- _Texte fourni_:
Thierry Navarro, bien connu dans le monde du sport calédonien, notamment dans le tennis, le squash, le rugby ou encore le golf, est décédé lundi 11 mai.
Si les sportifs n’aiment pas la défaite, ils sont parfois obligés de rendre les armes. Non sans s’être battu longuement, avec acharnement. Thierry Navarro est décédé lundi 11 mai, des suites d’une longue maladie. Mais, tous ceux qui le connaissaient garderont surtout en tête l’image d’un véritable passionné. Car, tout au long de sa vie, il aura marqué le sport calédonien. L’histoire a débuté sur les courts du Mont Coffyn, une raquette de tennis à la main. « Dès l’âge de 7 ans, Thierry révélait déjà un talent rare, façonné par le travail, la finesse et une détermination exemplaire », rappelle ainsi l’Olympique. Il y a eu ensuite le squash, le rugby, le golf alors qu’il incarnait « cette génération de sportifs polyvalents qui ont fait vivre le sport calédonien avec passion et simplicité ».

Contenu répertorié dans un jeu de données
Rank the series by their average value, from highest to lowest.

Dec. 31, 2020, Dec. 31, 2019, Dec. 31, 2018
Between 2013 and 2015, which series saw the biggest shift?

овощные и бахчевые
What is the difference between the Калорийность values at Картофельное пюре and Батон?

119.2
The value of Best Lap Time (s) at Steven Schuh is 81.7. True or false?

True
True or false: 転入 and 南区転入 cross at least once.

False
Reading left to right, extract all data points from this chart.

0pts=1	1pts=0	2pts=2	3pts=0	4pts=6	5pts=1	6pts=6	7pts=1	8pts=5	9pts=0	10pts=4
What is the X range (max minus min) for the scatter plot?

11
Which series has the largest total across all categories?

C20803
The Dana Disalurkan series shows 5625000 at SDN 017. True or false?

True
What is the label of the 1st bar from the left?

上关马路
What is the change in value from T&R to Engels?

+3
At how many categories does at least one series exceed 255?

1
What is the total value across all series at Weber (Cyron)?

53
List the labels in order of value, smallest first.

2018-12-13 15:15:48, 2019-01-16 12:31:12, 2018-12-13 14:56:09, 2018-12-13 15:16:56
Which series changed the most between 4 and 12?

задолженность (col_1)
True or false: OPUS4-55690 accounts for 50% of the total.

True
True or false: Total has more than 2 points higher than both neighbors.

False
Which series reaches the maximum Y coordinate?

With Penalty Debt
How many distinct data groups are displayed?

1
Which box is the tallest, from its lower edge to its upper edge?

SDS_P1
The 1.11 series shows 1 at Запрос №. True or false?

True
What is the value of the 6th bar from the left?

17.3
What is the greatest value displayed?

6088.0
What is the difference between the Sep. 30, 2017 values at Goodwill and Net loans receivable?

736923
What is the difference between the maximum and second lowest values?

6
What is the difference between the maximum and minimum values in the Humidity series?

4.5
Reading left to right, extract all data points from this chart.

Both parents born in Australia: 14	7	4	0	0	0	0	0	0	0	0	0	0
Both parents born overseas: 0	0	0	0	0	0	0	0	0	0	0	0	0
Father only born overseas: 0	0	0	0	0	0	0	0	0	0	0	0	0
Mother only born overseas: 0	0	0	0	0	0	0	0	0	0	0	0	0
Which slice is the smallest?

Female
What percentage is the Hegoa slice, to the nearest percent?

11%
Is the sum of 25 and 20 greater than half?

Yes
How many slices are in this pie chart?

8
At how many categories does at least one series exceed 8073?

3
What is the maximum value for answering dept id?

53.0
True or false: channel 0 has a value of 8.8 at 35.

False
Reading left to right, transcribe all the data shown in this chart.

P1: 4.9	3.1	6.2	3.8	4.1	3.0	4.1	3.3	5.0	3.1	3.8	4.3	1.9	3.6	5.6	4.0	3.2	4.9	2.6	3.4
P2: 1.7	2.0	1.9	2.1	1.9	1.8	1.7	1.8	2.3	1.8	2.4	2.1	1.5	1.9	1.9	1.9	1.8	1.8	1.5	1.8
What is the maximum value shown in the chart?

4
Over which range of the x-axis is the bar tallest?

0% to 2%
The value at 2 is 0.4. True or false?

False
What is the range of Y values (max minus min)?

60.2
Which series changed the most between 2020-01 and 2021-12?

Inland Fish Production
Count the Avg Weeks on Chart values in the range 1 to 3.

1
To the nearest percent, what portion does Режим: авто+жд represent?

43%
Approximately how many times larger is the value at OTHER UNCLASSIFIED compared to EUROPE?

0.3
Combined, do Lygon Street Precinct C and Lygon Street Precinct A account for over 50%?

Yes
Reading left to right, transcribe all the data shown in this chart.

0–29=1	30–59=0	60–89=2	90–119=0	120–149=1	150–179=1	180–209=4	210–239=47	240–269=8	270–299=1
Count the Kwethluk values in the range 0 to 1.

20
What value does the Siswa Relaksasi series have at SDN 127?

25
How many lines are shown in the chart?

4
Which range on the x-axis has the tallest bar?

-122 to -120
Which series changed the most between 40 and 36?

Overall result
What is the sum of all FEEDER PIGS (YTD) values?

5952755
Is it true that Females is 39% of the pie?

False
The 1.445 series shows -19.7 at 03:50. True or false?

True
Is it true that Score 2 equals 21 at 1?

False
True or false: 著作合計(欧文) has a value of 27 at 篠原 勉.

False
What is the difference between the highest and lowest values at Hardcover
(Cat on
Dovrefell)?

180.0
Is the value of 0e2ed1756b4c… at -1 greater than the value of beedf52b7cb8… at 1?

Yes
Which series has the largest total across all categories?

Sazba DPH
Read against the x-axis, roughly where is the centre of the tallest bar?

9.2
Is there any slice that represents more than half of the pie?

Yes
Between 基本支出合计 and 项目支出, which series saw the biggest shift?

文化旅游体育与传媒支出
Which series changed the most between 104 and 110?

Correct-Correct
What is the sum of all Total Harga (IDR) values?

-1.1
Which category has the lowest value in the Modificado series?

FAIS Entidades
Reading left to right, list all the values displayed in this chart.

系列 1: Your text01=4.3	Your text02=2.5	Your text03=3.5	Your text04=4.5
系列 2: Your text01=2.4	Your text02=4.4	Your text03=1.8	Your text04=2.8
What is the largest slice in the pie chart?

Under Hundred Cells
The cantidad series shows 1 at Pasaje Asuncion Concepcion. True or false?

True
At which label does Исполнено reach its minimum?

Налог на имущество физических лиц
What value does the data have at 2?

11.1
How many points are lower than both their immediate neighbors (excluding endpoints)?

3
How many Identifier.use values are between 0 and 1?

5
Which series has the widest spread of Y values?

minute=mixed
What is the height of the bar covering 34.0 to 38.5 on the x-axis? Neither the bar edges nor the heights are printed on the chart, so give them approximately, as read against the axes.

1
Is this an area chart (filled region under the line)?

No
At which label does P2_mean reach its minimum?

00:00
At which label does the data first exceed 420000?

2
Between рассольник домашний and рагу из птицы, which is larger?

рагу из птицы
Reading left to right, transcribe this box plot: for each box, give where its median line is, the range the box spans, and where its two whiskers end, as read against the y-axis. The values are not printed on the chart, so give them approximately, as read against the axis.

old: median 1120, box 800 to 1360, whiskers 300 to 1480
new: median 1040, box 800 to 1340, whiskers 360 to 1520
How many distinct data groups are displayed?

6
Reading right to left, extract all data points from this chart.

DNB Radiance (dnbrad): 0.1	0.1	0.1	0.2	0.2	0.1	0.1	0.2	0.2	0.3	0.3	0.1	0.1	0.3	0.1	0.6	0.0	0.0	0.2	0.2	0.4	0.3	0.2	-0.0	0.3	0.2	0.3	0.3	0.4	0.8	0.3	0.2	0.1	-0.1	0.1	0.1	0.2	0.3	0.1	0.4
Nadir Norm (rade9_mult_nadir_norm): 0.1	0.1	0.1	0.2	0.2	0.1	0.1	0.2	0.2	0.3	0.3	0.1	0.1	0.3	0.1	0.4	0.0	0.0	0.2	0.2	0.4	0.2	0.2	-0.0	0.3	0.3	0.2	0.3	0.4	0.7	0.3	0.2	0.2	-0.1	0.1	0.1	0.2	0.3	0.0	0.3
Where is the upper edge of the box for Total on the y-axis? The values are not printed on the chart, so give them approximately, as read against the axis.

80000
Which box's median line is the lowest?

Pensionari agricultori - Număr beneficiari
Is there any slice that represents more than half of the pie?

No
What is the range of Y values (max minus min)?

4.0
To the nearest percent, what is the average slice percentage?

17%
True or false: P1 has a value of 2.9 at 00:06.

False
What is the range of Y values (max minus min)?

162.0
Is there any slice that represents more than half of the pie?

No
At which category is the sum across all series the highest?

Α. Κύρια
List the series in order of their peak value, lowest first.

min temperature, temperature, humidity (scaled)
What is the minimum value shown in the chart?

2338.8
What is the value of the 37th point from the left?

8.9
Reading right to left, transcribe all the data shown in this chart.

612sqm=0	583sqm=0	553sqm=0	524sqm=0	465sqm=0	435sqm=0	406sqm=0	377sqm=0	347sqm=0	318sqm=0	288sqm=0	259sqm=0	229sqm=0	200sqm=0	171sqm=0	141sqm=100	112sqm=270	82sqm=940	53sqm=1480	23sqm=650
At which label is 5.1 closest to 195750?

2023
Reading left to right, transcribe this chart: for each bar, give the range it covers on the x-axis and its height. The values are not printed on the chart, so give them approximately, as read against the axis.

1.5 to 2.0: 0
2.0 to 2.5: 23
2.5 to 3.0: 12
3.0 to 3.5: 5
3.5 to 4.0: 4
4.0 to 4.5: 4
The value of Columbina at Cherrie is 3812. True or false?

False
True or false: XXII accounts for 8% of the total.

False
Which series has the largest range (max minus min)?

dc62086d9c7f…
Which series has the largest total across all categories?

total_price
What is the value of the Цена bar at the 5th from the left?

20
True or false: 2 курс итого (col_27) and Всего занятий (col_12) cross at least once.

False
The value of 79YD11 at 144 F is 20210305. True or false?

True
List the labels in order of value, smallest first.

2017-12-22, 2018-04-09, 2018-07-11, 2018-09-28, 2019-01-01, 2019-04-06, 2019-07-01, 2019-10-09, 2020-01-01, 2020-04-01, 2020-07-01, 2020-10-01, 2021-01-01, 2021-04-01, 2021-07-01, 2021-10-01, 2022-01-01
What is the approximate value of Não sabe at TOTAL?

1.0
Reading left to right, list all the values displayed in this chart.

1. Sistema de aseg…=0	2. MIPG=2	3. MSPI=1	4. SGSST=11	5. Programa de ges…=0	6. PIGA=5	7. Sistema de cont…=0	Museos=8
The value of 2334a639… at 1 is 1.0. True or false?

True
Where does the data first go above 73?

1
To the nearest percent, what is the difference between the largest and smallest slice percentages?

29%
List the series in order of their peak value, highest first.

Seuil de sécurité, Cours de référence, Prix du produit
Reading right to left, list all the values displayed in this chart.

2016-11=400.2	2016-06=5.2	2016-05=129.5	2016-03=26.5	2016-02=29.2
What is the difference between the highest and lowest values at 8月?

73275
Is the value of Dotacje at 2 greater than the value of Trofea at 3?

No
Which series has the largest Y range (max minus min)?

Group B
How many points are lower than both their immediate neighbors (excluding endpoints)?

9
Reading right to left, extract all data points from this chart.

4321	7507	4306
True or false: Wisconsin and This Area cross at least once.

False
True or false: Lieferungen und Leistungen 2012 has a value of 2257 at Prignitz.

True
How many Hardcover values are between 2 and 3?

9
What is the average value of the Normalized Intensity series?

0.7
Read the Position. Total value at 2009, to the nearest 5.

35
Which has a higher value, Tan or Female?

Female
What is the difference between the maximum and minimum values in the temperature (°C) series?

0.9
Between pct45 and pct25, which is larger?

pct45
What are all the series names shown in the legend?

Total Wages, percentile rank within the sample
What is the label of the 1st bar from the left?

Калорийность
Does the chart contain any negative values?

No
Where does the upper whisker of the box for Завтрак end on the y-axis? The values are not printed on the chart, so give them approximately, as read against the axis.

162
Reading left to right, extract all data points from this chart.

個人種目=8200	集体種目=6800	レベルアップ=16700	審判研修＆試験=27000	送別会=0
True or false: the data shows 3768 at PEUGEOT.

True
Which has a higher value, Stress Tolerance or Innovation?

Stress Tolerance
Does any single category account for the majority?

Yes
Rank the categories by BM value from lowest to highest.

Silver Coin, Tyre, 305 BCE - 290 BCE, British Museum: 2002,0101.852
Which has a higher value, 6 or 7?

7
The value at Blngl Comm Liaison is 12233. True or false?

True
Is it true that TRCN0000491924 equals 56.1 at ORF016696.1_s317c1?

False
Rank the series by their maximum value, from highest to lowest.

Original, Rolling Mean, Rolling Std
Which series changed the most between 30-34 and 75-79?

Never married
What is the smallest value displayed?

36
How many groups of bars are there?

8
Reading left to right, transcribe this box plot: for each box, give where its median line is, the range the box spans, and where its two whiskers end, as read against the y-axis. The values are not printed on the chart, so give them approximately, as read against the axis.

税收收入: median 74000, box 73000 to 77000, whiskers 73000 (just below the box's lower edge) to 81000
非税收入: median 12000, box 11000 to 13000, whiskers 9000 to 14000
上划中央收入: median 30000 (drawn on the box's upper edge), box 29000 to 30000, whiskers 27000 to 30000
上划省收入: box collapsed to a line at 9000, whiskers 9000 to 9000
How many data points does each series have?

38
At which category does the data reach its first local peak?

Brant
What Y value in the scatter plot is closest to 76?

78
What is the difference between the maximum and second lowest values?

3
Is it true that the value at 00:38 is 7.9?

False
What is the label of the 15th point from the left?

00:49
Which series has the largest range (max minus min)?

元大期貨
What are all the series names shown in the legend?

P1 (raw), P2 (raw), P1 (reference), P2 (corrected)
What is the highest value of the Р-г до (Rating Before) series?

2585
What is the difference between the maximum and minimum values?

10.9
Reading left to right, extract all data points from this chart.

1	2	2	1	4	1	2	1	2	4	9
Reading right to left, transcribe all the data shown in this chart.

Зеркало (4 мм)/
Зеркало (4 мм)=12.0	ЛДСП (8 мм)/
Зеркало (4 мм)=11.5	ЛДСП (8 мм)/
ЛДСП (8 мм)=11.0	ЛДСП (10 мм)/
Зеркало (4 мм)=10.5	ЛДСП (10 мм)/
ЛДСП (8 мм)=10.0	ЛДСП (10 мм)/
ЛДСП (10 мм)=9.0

- _Consigne A_: Traduisez en anglais la phrase suivante du texte : « Thierry Navarro est décédé lundi 11 mai, des suites d’une longue maladie. »
- _Consigne B_: Recopiez fidèlement le passage du texte qui va de « Thierry Navarro, bien » jusqu’à « lundi 11 mai. ».
Appuyez-vous uniquement sur le texte.

- _Réponse attendue A_: Thierry Navarro died on Monday, May 11, after a long illness.

- _Réponse attendue B_:
Thierry Navarro, bien connu dans le monde du sport calédonien, notamment dans le tennis, le squash, le rugby ou encore le golf, est décédé lundi 11 mai.